Work task 1 →
Reproduce the entailment notebook excerpt from "Public link to" up to and including "tokenizer = AutoTokenizer.from_pretrained(model_name)".
Work task 2 →
Pick up the entailment notebook excerpt where it stops and carry it forward.
[[ Document segment open ]]
Public link to the pre-trained fine-tuned model: https://drive.google.com/drive/folders/1ShykW5wmMt2bWRx9AjdO36KUJBie4vkX?usp=sharing

In [None]:
# load fine-tuned model and tokenizer
model_name = "fine-tuned-roberta-large-mnli"
tokenizer = AutoTokenizer.from_pretrained(model_name)
model = AutoModelForSequenceClassification.from_pretrained(model_name)

def predict_textual_entailment(claim, evidence_sentences):
    # join evidence sentences into a single string
    evidence_text = " ".join(evidence_sentences)
    
    # encode claim and evidence text into token IDs
    encoded_dict = tokenizer.encode_plus(
                        claim,                      # claim text to encode
                        evidence_text,              # evidence text to encode
                        add_special_tokens = True,  # add [CLS] and [SEP] tokens
                        max_length = 512,           # truncate/pad to this length
                        padding = 'max_length',     # pad to max length
                        return_attention_mask = True, # return attention masks
                        return_tensors = 'pt'       # return PyTorch tensors
                   )
    
    # get token IDs and attention mask from encoded dictionary
    input_ids = encoded_dict['input_ids']
    attention_mask = encoded_dict['attention_mask']
    
    # predict the textual entailment label using the pre-trained model
    with torch.no_grad():
        logits = model(input_ids, attention_mask=attention_mask)
        entailment_probabilities = torch.softmax(logits[0], dim=1).tolist()[0]
        entailment_labels = ["REFUTES", "SUPPORTS", "NOT ENOUGH INFO"]
        predicted_textual_entailment = entailment_labels[entailment_probabilities.index(max(entailment_probabilities))]
    
    return predicted_textual_entailment

##Testing the model with custom claim-evidence pair

In [None]:
claim = "Manoj is taller than Suraj."
evidence = [
    "Suraj is taller than Purohit.", "Purohit is taller than Manoj."
]

# The correct label is REFUTES


print("Claim: ", claim)
print("Evidences: ")
cnt = 1
for evid in evidence:
  print(cnt, ": ", evid)
  cnt += 1
predicted_label = predict_textual_entailment(claim, evidence)
print("Label: ", predicted_label)

Claim:  Manoj is taller than Suraj.
[[ Document segment closed ]]
[[ Extracted data open ]]
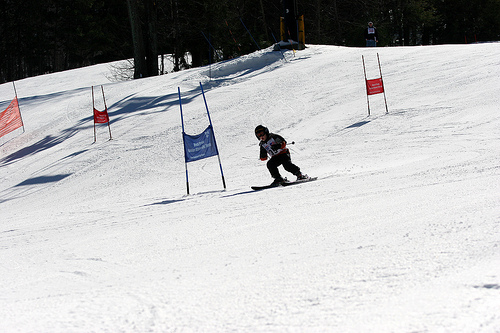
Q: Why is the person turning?
A: To avoid hitting the flag.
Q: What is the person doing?
A: Skiing.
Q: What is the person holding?
A: Ski Poles.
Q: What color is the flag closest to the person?
A: Blue.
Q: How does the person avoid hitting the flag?
A: Turning.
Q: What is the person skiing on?
A: Snow.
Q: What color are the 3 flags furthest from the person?
A: Red.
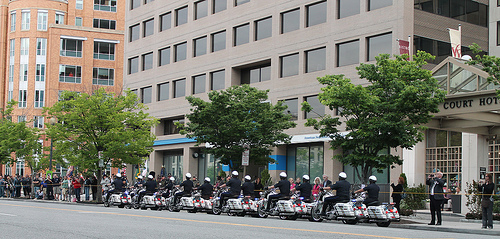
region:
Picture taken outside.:
[17, 10, 482, 224]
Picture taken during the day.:
[34, 25, 481, 140]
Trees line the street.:
[11, 109, 489, 159]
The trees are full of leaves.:
[43, 99, 422, 142]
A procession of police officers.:
[60, 164, 418, 236]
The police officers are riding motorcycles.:
[106, 159, 409, 208]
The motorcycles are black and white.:
[91, 140, 436, 230]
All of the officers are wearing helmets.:
[95, 155, 382, 224]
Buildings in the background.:
[33, 14, 379, 96]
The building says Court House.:
[420, 33, 497, 119]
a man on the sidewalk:
[418, 165, 449, 228]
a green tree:
[31, 82, 167, 216]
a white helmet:
[112, 170, 124, 181]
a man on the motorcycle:
[212, 166, 241, 213]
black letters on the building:
[438, 93, 498, 110]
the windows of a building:
[53, 32, 87, 59]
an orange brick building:
[0, 0, 136, 195]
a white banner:
[441, 21, 463, 61]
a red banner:
[396, 34, 410, 68]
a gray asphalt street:
[0, 194, 499, 237]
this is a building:
[13, 2, 113, 92]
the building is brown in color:
[46, 36, 56, 84]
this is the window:
[60, 37, 80, 54]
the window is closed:
[95, 40, 116, 54]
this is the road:
[11, 200, 85, 237]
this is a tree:
[56, 90, 137, 153]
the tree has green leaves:
[220, 115, 239, 130]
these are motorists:
[116, 173, 379, 218]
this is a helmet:
[338, 170, 345, 177]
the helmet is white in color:
[281, 171, 283, 176]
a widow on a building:
[128, 23, 143, 37]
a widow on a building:
[368, 34, 393, 54]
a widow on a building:
[333, 35, 360, 68]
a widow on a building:
[299, 46, 333, 71]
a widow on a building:
[276, 52, 303, 75]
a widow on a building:
[303, 94, 328, 117]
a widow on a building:
[270, 93, 299, 118]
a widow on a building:
[208, 67, 223, 91]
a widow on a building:
[191, 74, 208, 95]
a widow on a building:
[174, 74, 186, 97]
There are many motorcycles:
[87, 154, 474, 231]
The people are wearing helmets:
[105, 163, 400, 191]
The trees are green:
[41, 85, 461, 187]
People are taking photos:
[427, 170, 497, 210]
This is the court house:
[432, 87, 498, 116]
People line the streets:
[1, 174, 173, 217]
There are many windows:
[131, 38, 496, 143]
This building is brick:
[11, 30, 124, 143]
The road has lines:
[26, 205, 113, 236]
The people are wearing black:
[127, 159, 406, 220]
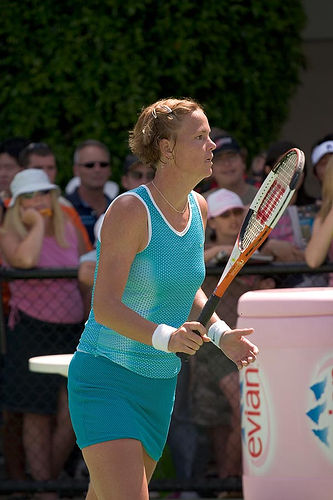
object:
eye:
[[ Extracted data closed ]]
Final answer 1 →
Public link to the pre-trained fine-tuned model: https://drive.google.com/drive/folders/1ShykW5wmMt2bWRx9AjdO36KUJBie4vkX?usp=sharing

In [None]:
# load fine-tuned model and tokenizer
model_name = "fine-tuned-roberta-large-mnli"
tokenizer = AutoTokenizer.from_pretrained(model_name)

Final answer 2 →
Evidences: 
1 :  Suraj is taller than Purohit.
2 :  Purohit is taller than Manoj.
Label:  REFUTES


##Testing the model on the development dataset

Public link to the development dataset "output.csv": https://drive.google.com/file/d/1fm6SDn0TQckZqLFs7ctNODOZNPLC1W_z/view?usp=sharing

In [None]:
dev_data = []
with open('output.csv', 'r', newline='', encoding='utf-8') as csvfile:
    reader = csv.DictReader(csvfile)
    for row in reader:
        separator = "|"
        evidence_list = [item for item in row['evidence'].split(separator)]
        # print(evidence_list)
        dev_data.append({'claim': row['claim'], 'evidence': evidence_list, 'label': row['label']})

In [None]:
predicted_label = []
ground_label = []
for row in tqdm(dev_data[1000:1100]):
  predicted_label.append(predict_textual_entailment(row['claim'], row['evidence']))
  ground_label.append(row['label'])

100%|██████████| 100/100 [09:48<00:00,  5.89s/it]


In [None]:
accuracy = accuracy_score(ground_label, predicted_label)
print("Accuracy:", accuracy)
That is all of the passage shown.